EU crisis is not lack of liquidity but solvency

WITH every day that passes the fault lines within Europe become clearer and wider.

Germany’s Chancellor Angela Merkel now appears to be increasingly isolated, reminiscent of the Irish mother looking at children walking up and down the road saying “sure they’re all out of step apart from my Johnny” over how the crisis should be resolved.

There is a problem in my opinion of misdiagnosis of the crisis. Proposals have been put forward on the assumption that what European sovereigns are facing is a crisis of liquidity. It is reminiscent of the Irish government’s responses in 2008 and early 2009. Then we recall that the assumption was that Irish banks were suffering from a lack of liquidity when it was eminently clear that what they were suffering from was a lack of solvency. In the case of several European countries — Greece for the most part but perhaps also Ireland — solvency is the issue.

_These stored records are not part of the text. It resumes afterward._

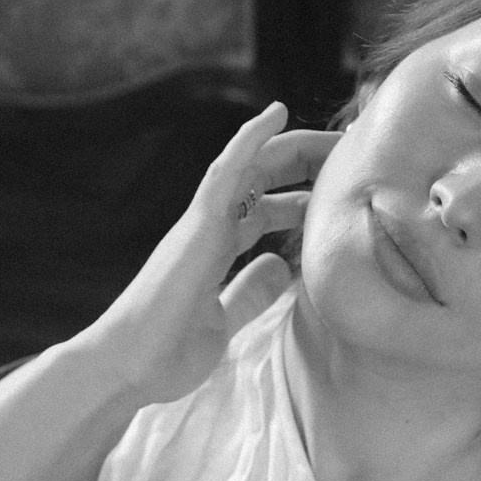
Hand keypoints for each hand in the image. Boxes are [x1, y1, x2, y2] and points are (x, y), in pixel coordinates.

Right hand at [90, 104, 340, 405]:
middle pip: (264, 183)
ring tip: (335, 134)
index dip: (303, 200)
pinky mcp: (196, 224)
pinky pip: (225, 171)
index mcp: (216, 253)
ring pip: (250, 168)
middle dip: (308, 168)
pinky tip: (277, 113)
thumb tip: (281, 267)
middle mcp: (210, 230)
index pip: (266, 211)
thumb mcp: (225, 323)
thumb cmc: (168, 353)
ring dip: (293, 147)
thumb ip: (249, 294)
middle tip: (351, 158)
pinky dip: (250, 140)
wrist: (129, 367)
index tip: (339, 196)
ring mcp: (201, 224)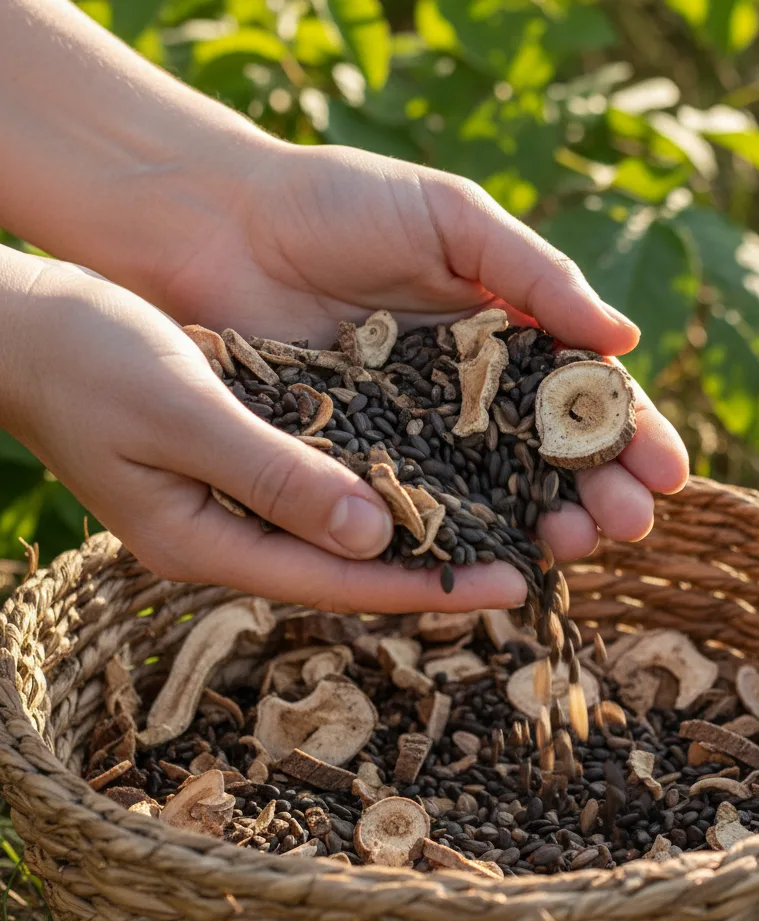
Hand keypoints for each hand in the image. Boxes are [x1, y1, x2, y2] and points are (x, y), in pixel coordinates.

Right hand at [0, 251, 525, 612]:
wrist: (27, 330)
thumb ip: (273, 475)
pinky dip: (395, 474)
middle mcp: (240, 534)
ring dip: (433, 518)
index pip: (344, 582)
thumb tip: (372, 535)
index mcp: (214, 543)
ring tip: (515, 508)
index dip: (430, 585)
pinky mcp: (253, 459)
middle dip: (450, 562)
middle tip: (540, 551)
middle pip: (362, 565)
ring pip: (357, 525)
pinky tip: (449, 457)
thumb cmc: (86, 361)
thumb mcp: (180, 412)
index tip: (514, 582)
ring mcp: (245, 500)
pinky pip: (339, 478)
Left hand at [157, 143, 688, 562]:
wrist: (221, 227)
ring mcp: (419, 438)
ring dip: (543, 526)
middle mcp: (472, 398)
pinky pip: (418, 510)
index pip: (585, 398)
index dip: (632, 436)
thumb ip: (537, 276)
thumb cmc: (341, 207)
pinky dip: (458, 538)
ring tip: (574, 545)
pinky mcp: (361, 468)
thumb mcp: (453, 220)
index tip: (668, 473)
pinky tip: (494, 558)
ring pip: (495, 498)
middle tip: (625, 523)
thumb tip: (627, 338)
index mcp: (508, 338)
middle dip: (599, 494)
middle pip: (551, 461)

The European political system has been led up to now by a Franco-German axis which is acting like the black night in the Monty Python skit, crying out as successive governments and societies are amputated “it’s only a flesh wound”.

The European Central Bank has the tools available to it, but it’s also debatable as to whether these tools are the ones that should be used to end the crisis.

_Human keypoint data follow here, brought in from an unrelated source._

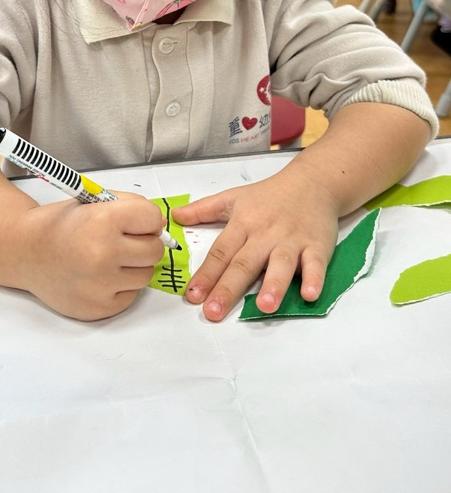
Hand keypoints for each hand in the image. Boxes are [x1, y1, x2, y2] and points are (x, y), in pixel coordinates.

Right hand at [16, 191, 164, 320]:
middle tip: (123, 240)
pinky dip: (122, 285)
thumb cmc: (61, 225)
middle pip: (155, 250)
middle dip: (144, 242)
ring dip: (134, 265)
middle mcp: (103, 254)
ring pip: (146, 274)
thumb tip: (160, 224)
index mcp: (102, 221)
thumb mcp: (93, 201)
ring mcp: (101, 285)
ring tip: (109, 257)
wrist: (26, 252)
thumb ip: (130, 206)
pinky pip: (131, 295)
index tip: (135, 220)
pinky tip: (101, 275)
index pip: (153, 219)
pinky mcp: (99, 307)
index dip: (146, 218)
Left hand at [172, 173, 338, 321]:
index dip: (206, 274)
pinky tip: (309, 295)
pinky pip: (316, 264)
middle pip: (245, 263)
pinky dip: (314, 278)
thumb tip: (174, 216)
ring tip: (264, 306)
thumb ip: (203, 210)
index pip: (221, 252)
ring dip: (273, 285)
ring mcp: (292, 240)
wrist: (313, 182)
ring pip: (281, 264)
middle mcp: (265, 234)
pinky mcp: (317, 245)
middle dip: (229, 288)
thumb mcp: (233, 197)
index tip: (192, 296)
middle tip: (214, 311)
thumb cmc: (270, 194)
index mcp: (243, 224)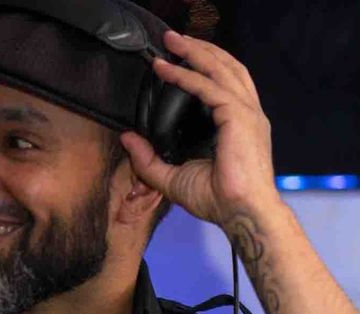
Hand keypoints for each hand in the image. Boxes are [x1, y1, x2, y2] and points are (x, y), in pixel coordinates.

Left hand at [120, 30, 281, 225]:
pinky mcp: (240, 117)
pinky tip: (169, 70)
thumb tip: (127, 137)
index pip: (222, 84)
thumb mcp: (171, 177)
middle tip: (173, 39)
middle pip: (226, 68)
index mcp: (237, 124)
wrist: (240, 214)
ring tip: (172, 42)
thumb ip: (148, 158)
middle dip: (200, 50)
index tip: (173, 60)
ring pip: (221, 69)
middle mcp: (246, 114)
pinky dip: (188, 76)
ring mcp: (247, 113)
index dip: (200, 67)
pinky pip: (210, 88)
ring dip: (196, 52)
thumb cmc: (217, 200)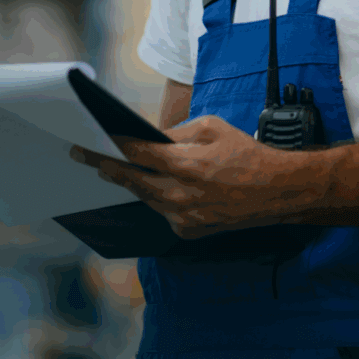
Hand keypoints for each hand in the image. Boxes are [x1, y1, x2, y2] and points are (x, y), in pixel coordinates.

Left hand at [70, 115, 329, 238]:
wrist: (275, 191)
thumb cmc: (245, 153)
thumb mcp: (211, 127)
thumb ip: (176, 133)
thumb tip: (149, 138)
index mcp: (185, 164)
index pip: (136, 154)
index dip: (111, 145)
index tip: (91, 139)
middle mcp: (180, 194)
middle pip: (132, 180)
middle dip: (106, 166)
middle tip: (83, 155)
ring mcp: (183, 216)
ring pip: (144, 197)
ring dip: (128, 182)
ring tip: (108, 168)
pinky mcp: (188, 230)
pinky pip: (162, 211)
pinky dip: (155, 196)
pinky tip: (151, 185)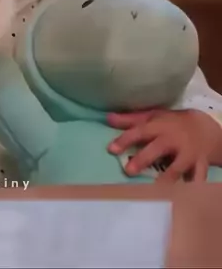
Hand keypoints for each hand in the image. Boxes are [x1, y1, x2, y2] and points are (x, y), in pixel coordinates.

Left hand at [106, 109, 220, 182]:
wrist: (207, 129)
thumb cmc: (173, 123)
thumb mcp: (154, 116)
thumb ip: (131, 119)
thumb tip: (108, 118)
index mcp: (160, 126)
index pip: (140, 131)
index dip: (125, 139)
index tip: (111, 149)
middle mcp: (174, 140)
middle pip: (157, 149)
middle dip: (143, 159)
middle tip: (128, 171)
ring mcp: (188, 154)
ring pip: (178, 168)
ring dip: (166, 180)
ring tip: (153, 191)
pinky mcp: (200, 166)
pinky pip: (197, 179)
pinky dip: (190, 189)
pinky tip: (180, 199)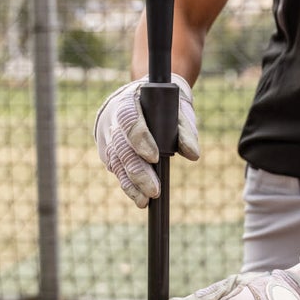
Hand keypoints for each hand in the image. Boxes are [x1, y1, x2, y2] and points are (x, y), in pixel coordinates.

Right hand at [94, 74, 199, 206]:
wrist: (144, 99)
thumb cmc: (165, 105)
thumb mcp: (178, 111)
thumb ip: (186, 131)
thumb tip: (193, 155)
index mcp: (128, 101)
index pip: (129, 120)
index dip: (140, 139)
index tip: (155, 157)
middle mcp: (112, 119)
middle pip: (121, 147)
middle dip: (138, 171)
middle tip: (154, 190)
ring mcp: (107, 137)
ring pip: (116, 162)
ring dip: (131, 183)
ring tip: (145, 200)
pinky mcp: (107, 151)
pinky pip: (116, 169)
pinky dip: (128, 185)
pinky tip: (139, 198)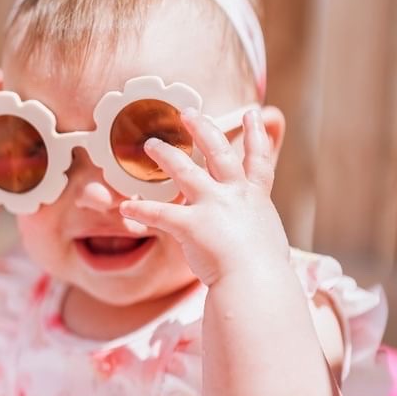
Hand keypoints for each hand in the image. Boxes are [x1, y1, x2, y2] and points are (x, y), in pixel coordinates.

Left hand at [119, 108, 288, 286]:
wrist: (257, 282)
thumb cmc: (266, 271)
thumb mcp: (271, 243)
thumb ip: (259, 234)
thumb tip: (259, 241)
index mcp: (257, 199)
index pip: (259, 160)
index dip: (257, 135)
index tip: (253, 113)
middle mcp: (235, 195)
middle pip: (218, 153)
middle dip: (203, 129)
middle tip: (188, 113)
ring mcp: (213, 207)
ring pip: (186, 172)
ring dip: (166, 155)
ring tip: (151, 144)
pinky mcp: (191, 225)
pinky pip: (160, 214)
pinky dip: (141, 210)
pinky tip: (125, 206)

At the moment what we have is a veto by the troika on Ireland and Greece’s government spending. Handing over that veto, even if only in a flexible manner, to the European Central Bank does not make this an enormous improvement, and remains as deeply undemocratic as the present situation.

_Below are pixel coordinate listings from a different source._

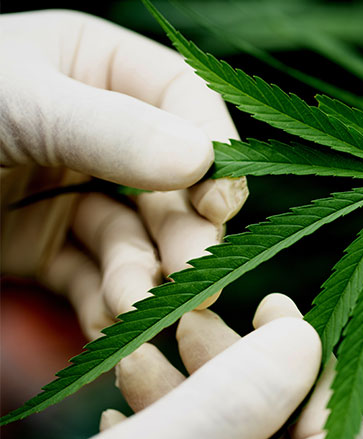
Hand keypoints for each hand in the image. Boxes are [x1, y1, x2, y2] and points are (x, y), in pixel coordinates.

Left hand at [0, 10, 247, 331]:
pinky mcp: (49, 246)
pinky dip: (107, 302)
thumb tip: (201, 160)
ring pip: (137, 237)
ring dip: (143, 277)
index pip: (186, 105)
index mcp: (99, 69)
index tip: (220, 202)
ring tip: (133, 307)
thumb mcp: (14, 101)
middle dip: (184, 234)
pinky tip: (105, 321)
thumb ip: (109, 127)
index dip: (214, 154)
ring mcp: (76, 191)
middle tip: (196, 282)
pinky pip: (97, 275)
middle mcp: (100, 132)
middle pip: (172, 183)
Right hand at [75, 294, 362, 438]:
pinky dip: (164, 434)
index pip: (337, 435)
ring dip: (186, 395)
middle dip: (233, 368)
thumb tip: (300, 336)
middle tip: (188, 321)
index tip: (273, 303)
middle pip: (280, 436)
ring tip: (133, 361)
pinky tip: (124, 408)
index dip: (312, 365)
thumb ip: (239, 403)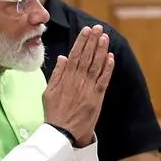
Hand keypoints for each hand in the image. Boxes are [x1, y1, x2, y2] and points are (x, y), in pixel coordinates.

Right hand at [43, 25, 114, 144]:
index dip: (82, 42)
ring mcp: (88, 88)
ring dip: (101, 50)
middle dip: (93, 41)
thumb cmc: (54, 112)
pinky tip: (111, 57)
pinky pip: (103, 80)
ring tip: (105, 37)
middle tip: (98, 28)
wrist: (63, 132)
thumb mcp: (49, 91)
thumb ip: (57, 74)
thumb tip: (63, 57)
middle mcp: (78, 80)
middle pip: (87, 57)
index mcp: (66, 78)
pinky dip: (108, 68)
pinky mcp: (97, 97)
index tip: (86, 30)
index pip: (75, 55)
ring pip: (96, 66)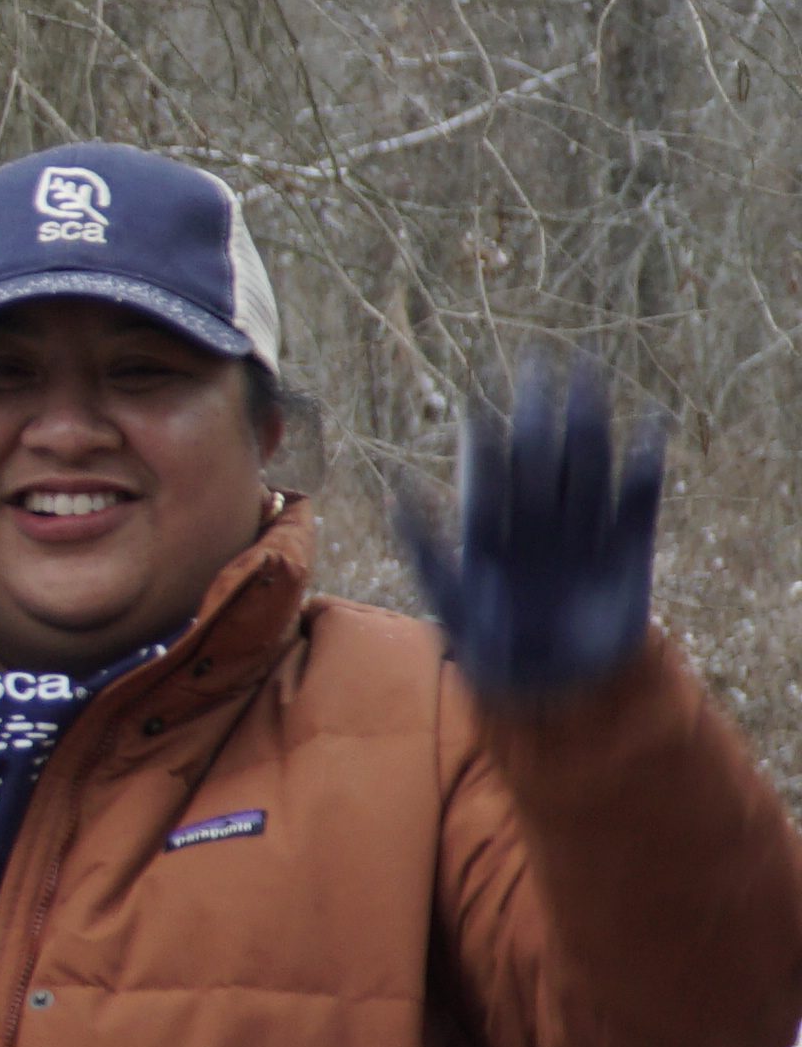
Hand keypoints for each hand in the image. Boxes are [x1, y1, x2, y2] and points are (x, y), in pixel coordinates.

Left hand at [401, 352, 663, 703]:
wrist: (556, 688)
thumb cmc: (492, 648)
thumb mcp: (450, 604)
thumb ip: (427, 554)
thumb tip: (396, 496)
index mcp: (492, 534)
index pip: (487, 476)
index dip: (485, 438)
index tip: (479, 397)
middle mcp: (536, 524)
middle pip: (538, 458)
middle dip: (539, 412)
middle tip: (541, 359)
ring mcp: (581, 533)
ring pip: (584, 468)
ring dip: (588, 426)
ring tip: (592, 379)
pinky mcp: (626, 549)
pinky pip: (636, 502)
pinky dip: (643, 471)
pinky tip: (650, 433)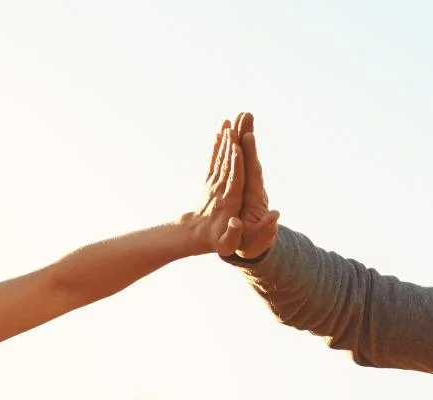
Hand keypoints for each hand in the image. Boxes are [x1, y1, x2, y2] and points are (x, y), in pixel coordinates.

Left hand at [182, 117, 244, 256]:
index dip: (236, 163)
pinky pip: (214, 161)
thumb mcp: (226, 244)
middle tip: (235, 125)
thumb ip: (233, 233)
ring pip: (221, 159)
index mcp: (229, 201)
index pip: (234, 179)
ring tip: (228, 122)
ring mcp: (214, 184)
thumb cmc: (216, 241)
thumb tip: (236, 223)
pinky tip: (219, 133)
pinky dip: (217, 147)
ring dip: (224, 141)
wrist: (195, 235)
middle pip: (228, 164)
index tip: (237, 147)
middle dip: (231, 145)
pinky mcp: (211, 181)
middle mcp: (221, 189)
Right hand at [233, 112, 279, 258]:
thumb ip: (266, 229)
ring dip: (240, 134)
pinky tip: (226, 132)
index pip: (253, 171)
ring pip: (242, 154)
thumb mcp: (259, 240)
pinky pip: (234, 160)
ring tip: (237, 114)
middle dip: (247, 135)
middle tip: (245, 113)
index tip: (248, 135)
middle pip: (249, 156)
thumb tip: (276, 215)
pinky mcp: (239, 183)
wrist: (253, 243)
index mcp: (255, 197)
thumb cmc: (253, 243)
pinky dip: (230, 146)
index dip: (250, 154)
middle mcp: (252, 185)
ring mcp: (245, 183)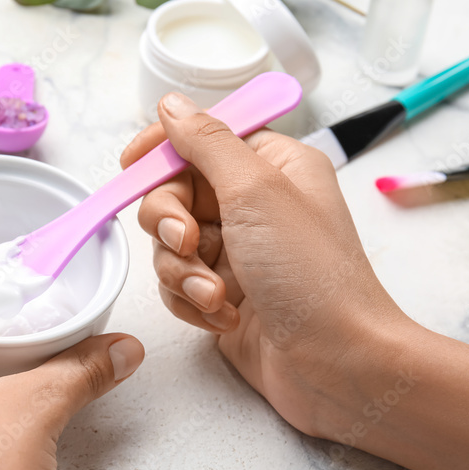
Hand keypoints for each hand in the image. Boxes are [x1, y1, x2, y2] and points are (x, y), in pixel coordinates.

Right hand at [126, 93, 409, 437]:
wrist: (337, 364)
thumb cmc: (311, 275)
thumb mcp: (256, 191)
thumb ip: (207, 143)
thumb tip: (172, 104)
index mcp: (272, 166)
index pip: (202, 138)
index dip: (163, 149)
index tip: (130, 164)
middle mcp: (254, 205)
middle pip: (175, 193)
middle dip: (170, 223)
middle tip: (187, 243)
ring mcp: (238, 253)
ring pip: (170, 245)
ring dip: (183, 272)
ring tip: (216, 296)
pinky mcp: (224, 296)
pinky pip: (179, 286)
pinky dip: (191, 302)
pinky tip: (223, 318)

The issuance of eurobonds, or other forms of collective fiscal funding, ignores both the existing levels of debt and again runs the risk of handing over the power of the purse to an undemocratic organisation.

The history of political economy is that the power to raise and spend taxes is inextricably linked with the growth of the modern democratic state. If Europe wishes to move towards further fiscal integration, this can only happen along with further deepening of democratic control over this fiscal centralisation.

In my opinion the crux of the present problem is cultural. We all recall in Ireland the plaintive cries that “Ireland is not Iceland”. That is very true, and more’s the pity when you consider the relative performance of Ireland and Iceland over the last two years. But if Ireland is not Iceland, then Europe is not Germany. The E in the ECB stands for European.

It is as foolish to expect Greeks, Spaniards, or even Dutch, to become German as it is to expect Germans to overcome decades of cultural antipathy towards (the fear of) inflation. The institutions in Europe are a curious bunch. Most national or supranational institutions are an outgrowth of society.

The European institutions are a deliberate attempt by societies over time to produce institutions where no common cultural norms or commonalities exist. This will not make them any more or less valid, it just means they are inherently top-down rather than bottom-up.

People consider the United States to be a fairly monolithic whole while it is generally accepted that the US is an optimum currency region, but in fact this may not be the case.

Psychological and anthropological research shows that the degree of intra-state differences in attitudes towards individuality and a whole series of cultural indicators are just as large as those between various parts of the European Union.

Vast economic differences persist between various parts of the US, yet the currency remains intact with even defaults of large cities and states not seeming to threaten the whole.

The US has however a very powerful federal government, which it is easy to forget emerged out of the crucible of an extremely bloody civil war.

The experience of the US in forming political economic institutions such as the Federal Reserve Board shows that nation-building takes a long time, is not easily achieved, and takes political will.

At the moment the political will — to even see that the problem is systemic, and not one of liquidity, requiring give-and-take on both sides of the German/rest of Europe divide — is missing.

Brian M Lucey is professor of finance,School of Business Studies,Trinity College Dublin.